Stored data
# # #

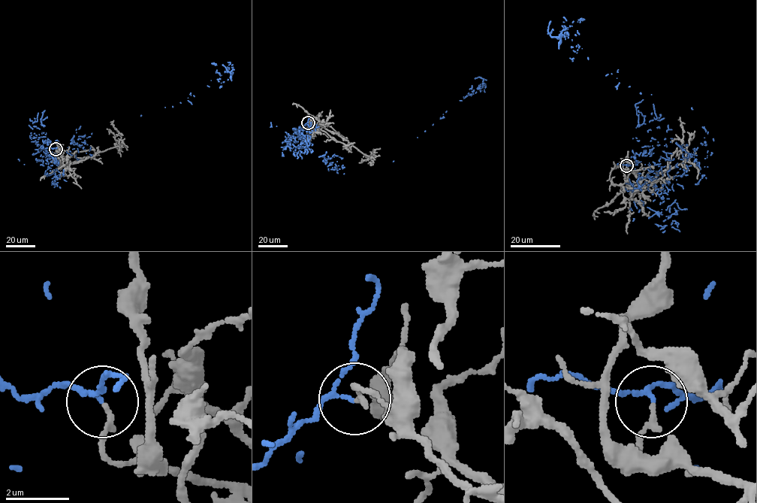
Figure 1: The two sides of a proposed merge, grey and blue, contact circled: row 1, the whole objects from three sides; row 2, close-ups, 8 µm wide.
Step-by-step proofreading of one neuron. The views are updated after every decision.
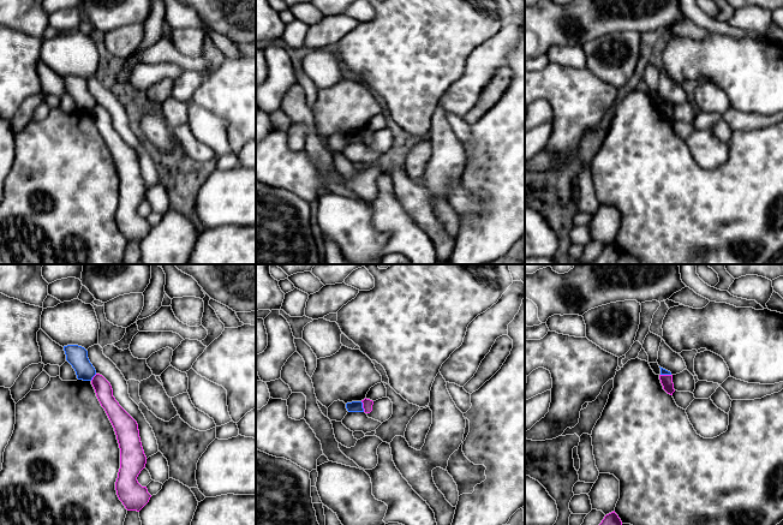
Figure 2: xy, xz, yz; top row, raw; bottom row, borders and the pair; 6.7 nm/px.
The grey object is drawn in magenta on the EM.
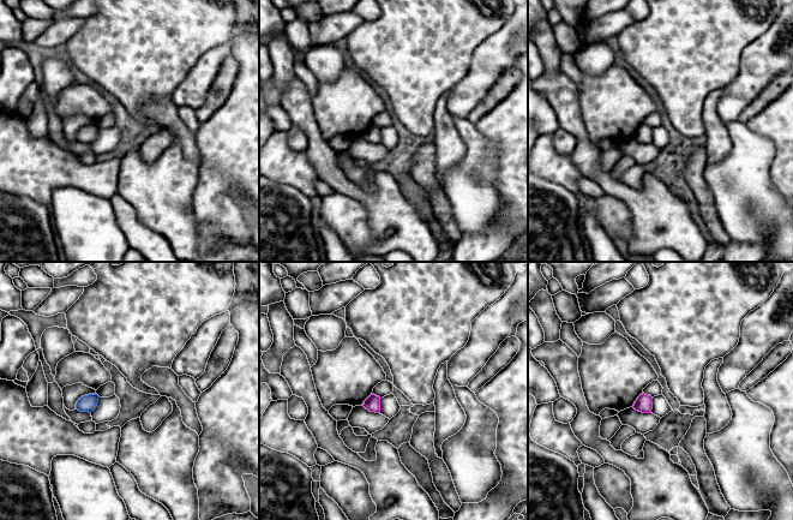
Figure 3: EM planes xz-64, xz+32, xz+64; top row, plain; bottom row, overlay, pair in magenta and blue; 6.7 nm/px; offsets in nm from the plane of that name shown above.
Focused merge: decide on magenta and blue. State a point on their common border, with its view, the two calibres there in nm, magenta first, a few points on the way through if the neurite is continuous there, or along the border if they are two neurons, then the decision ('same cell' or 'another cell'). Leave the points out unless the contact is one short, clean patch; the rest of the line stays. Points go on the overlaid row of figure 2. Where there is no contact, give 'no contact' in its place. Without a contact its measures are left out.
xz (363, 406) | 70/80 nm | along xz (360, 401), (364, 411) | another cell

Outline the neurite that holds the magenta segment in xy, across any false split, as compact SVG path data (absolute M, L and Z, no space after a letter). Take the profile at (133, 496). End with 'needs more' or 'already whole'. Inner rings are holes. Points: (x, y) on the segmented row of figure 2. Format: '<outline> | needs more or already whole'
M96 374L91 384L114 428L120 448L120 469L115 482L116 495L127 511L139 512L149 502L151 495L147 487L142 487L137 481L147 464L138 424L115 400L110 383L102 375Z | already whole

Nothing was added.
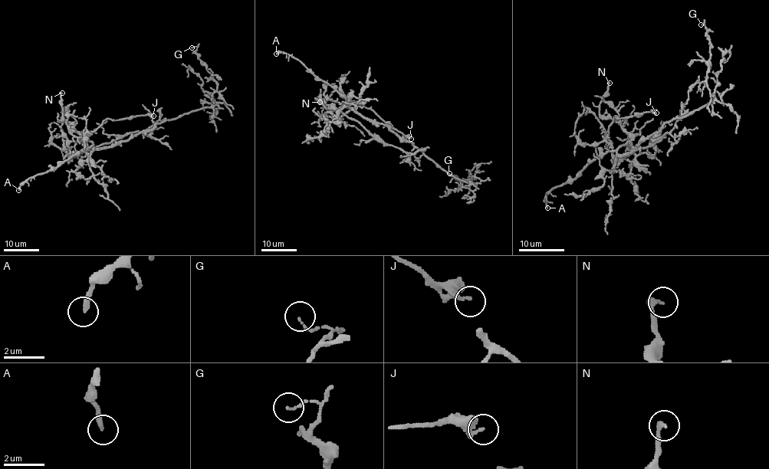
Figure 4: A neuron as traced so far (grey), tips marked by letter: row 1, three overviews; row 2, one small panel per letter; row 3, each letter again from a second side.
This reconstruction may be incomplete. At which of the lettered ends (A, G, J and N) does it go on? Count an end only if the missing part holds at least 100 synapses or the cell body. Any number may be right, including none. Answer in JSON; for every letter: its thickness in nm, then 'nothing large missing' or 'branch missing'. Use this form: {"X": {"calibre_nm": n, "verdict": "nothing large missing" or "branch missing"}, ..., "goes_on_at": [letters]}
{"A": {"calibre_nm": 240, "verdict": "branch missing"}, "G": {"calibre_nm": 80, "verdict": "nothing large missing"}, "J": {"calibre_nm": 200, "verdict": "nothing large missing"}, "N": {"calibre_nm": 200, "verdict": "nothing large missing"}, "goes_on_at": ["A"]}

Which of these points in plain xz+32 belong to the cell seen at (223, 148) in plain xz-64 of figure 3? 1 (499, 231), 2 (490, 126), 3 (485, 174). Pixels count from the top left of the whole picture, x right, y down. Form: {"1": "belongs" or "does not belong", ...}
{"1": "belongs", "2": "belongs", "3": "does not belong"}

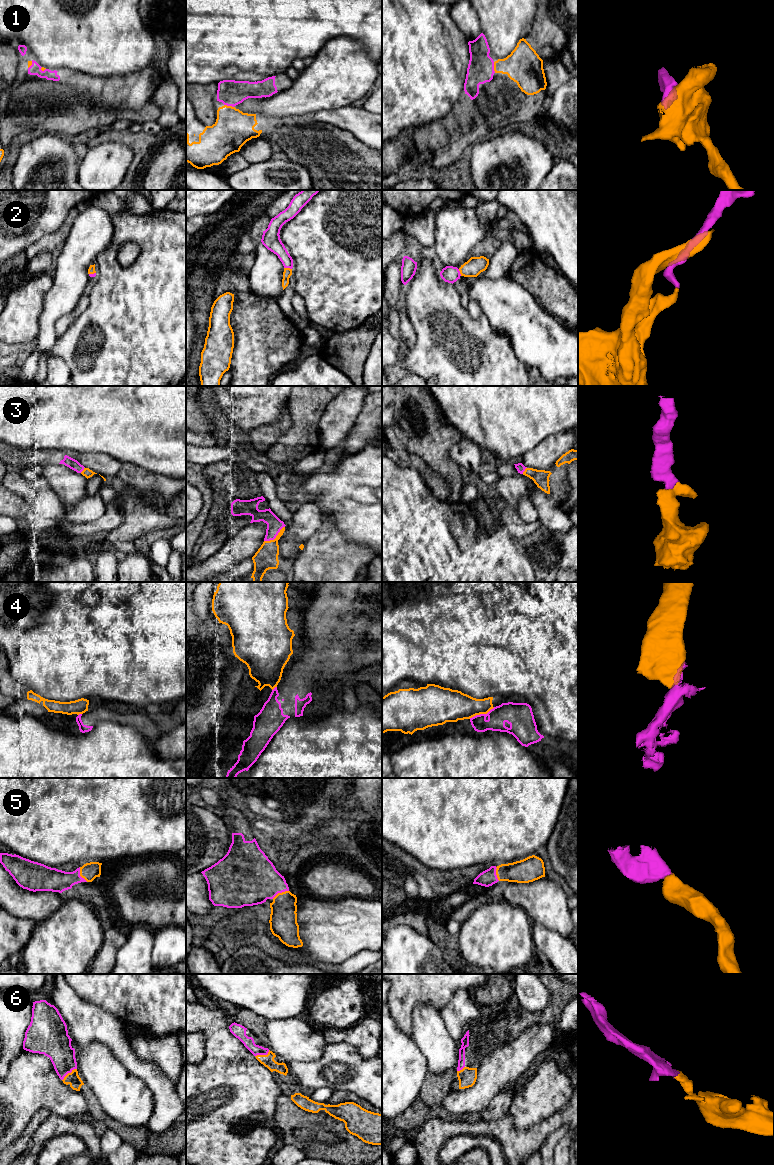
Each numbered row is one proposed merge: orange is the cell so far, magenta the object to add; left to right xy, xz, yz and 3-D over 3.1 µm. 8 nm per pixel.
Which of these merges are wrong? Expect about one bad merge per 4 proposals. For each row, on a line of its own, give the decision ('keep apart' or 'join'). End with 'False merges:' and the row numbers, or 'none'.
1: join
2: join
3: join
4: keep apart
5: join
6: join
False merges: 4

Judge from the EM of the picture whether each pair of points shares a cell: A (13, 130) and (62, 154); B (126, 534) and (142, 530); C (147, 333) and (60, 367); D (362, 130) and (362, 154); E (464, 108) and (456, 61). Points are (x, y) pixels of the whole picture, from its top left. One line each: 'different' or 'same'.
A: different
B: same
C: different
D: different
E: different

# # #

*TO DO*
Provide an exact copy of only the lines from the beginning of the entries through the line containing "Step-by-step proofreading of", both ends included, with no pictures.

*RESULT OF THE EXERCISE*
Figure 1: The two sides of a proposed merge, grey and blue, contact circled: row 1, the whole objects from three sides; row 2, close-ups, 8 µm wide.
Step-by-step proofreading of one neuron. The views are updated after every decision.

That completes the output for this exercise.